Some managers might feel as though they’ve done their jobs as long as they’ve given their employees feedback — no matter how specific or vague — during performance reviews. But in order to build the best team possible, managers have to offer constructive feedback whenever they critique their employees’ performances.
Generally speaking, there are two different types of feedback managers can choose to share with their employees: constructive feedback and destructive feedback.
- Constructive feedback: A technique that’s generally used to instill confidence in an employee while gently telling them what they could do in the future to perform even better. Imagine an English professor who teaches fiction writing telling a student that his or her story was interesting yet could be stronger if certain characters were further developed. Not only would the student be encouraged that they’re on the right track, but they would also know exactly what could be done to make the next draft even better.
- Destructive feedback: A tool that’s more or less used to hurt people’s feelings. Instead of telling employees what is great about their work and where they went wrong, managers who share destructive feedback with team members will usually just tell them that they are doing a terrible job without providing any evidence to support their assessments. Employees exit such conversations feeling defeated without necessarily even knowing what they’ve done wrong or how they could do better next time — simply because that information isn’t shared.

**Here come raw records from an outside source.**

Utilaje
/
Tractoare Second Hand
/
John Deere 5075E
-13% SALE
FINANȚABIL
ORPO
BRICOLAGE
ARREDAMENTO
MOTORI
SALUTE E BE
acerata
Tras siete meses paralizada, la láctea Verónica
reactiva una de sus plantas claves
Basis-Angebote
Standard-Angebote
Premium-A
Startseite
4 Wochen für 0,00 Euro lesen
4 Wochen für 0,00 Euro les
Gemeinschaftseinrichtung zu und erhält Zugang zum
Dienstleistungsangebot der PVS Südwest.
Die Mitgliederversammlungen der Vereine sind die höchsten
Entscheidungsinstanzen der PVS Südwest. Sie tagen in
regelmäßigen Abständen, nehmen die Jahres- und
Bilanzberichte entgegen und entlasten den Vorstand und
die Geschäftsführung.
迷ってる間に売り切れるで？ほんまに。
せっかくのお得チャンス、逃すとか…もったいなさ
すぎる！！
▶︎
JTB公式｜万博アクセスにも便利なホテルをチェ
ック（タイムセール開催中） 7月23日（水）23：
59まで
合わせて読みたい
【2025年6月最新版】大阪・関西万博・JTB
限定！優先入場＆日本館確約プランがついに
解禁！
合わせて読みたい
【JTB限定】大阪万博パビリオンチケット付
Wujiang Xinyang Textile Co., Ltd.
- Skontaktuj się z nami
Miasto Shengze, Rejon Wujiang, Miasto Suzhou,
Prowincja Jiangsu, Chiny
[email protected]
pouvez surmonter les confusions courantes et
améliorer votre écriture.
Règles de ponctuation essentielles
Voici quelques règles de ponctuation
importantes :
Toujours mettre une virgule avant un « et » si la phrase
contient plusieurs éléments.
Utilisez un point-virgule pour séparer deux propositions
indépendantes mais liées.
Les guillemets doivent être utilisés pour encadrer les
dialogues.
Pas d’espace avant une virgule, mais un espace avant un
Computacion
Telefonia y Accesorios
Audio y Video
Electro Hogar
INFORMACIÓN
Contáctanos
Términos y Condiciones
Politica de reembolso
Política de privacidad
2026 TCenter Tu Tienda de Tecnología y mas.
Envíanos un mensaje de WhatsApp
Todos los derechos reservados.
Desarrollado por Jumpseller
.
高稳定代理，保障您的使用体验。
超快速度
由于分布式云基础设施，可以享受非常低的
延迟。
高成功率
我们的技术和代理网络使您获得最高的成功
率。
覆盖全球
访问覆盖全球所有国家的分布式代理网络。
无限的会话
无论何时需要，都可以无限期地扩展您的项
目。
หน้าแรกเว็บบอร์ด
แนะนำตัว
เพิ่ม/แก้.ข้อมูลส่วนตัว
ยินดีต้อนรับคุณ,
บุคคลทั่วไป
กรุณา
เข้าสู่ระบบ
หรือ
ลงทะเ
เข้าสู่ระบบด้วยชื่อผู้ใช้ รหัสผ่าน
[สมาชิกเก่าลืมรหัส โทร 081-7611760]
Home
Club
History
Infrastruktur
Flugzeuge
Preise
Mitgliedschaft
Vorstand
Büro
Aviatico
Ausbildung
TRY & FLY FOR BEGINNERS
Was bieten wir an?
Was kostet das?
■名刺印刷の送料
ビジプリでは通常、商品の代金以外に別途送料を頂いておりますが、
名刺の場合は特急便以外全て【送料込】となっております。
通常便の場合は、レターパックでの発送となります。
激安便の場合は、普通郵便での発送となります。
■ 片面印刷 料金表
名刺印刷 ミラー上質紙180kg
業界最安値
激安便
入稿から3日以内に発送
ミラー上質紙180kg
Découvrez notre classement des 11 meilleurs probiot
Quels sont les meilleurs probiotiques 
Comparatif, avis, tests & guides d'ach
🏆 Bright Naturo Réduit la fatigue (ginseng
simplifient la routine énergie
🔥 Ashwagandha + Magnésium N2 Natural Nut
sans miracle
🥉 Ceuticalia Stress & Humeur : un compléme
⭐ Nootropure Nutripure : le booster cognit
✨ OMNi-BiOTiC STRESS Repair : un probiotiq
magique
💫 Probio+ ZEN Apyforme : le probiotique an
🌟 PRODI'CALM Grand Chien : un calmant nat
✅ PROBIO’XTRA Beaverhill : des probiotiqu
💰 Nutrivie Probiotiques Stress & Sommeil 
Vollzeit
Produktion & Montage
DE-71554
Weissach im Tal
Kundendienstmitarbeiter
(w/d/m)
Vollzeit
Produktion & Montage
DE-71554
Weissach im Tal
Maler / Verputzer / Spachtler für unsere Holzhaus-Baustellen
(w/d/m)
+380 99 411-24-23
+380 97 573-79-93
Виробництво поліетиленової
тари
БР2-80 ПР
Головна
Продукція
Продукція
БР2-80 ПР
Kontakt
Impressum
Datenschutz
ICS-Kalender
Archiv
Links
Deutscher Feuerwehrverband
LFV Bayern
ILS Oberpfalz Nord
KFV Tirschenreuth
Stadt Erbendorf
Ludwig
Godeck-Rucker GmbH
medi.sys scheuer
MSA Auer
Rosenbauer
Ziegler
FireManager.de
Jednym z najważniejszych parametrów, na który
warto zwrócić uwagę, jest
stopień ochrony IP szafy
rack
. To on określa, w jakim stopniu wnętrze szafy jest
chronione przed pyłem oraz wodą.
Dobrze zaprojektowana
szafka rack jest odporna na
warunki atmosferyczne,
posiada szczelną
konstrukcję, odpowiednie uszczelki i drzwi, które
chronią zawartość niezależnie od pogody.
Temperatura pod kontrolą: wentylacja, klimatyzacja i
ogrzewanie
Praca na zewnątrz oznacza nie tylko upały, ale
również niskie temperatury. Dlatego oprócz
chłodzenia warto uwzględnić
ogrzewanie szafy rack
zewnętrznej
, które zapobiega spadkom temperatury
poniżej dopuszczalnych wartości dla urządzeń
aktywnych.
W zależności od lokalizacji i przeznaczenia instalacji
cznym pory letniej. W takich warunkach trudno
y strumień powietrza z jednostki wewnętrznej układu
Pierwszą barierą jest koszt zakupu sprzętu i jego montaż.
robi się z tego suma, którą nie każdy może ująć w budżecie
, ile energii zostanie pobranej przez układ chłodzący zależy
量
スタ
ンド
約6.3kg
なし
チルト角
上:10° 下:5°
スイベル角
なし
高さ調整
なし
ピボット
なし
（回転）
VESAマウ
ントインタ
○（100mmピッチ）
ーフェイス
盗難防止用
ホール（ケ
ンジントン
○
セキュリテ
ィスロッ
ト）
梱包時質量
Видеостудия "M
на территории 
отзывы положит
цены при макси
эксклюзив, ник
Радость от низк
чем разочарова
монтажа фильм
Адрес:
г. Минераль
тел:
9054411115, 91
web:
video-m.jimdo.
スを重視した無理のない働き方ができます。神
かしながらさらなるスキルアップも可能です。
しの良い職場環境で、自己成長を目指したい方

In other words, constructive feedback is a tool of a visionary leader. Destructive feedback is generally used by playground bullies — or managers who are really in over their heads.
In addition to helping foster a more pleasant work atmosphere, giving constructive feedback to your staff during performance reviews will also help your employees:
1. Gain a new perspective
Certain employees might feel as though they can do no wrong. That perception can change after a quick sit-down meeting with a boss who offers constructive criticism. Quite simply, constructive criticism allows employees to see their production from a new angle.
2. Feel as though they’ve done a good job
The first part of constructive criticism involves telling workers what they’ve done well. Even though there are areas that need to be improved, employees are still encouraged by the fact their bosses compliment their efforts. They know their time wasn’t spent in vain.
3. Understand they can do better
The second part of constructive criticism involves telling employees, specifically, what they did wrong and what they could do to avoid making the same mistake in the future. This encourages them to try harder, so their bosses don’t offer any of the same feedback twice.
4. Value your input and guidance
Teams admire managers who give constructive feedback. Employees understand that their bosses really care about helping them become better, more talented workers. As a result, employee-employer relationships become that much more trusting and stronger.
Every manager has a choice to make. You can either help your employees reach their full potential and earn their respect as a result, or you can take them for granted and create a toxic work culture.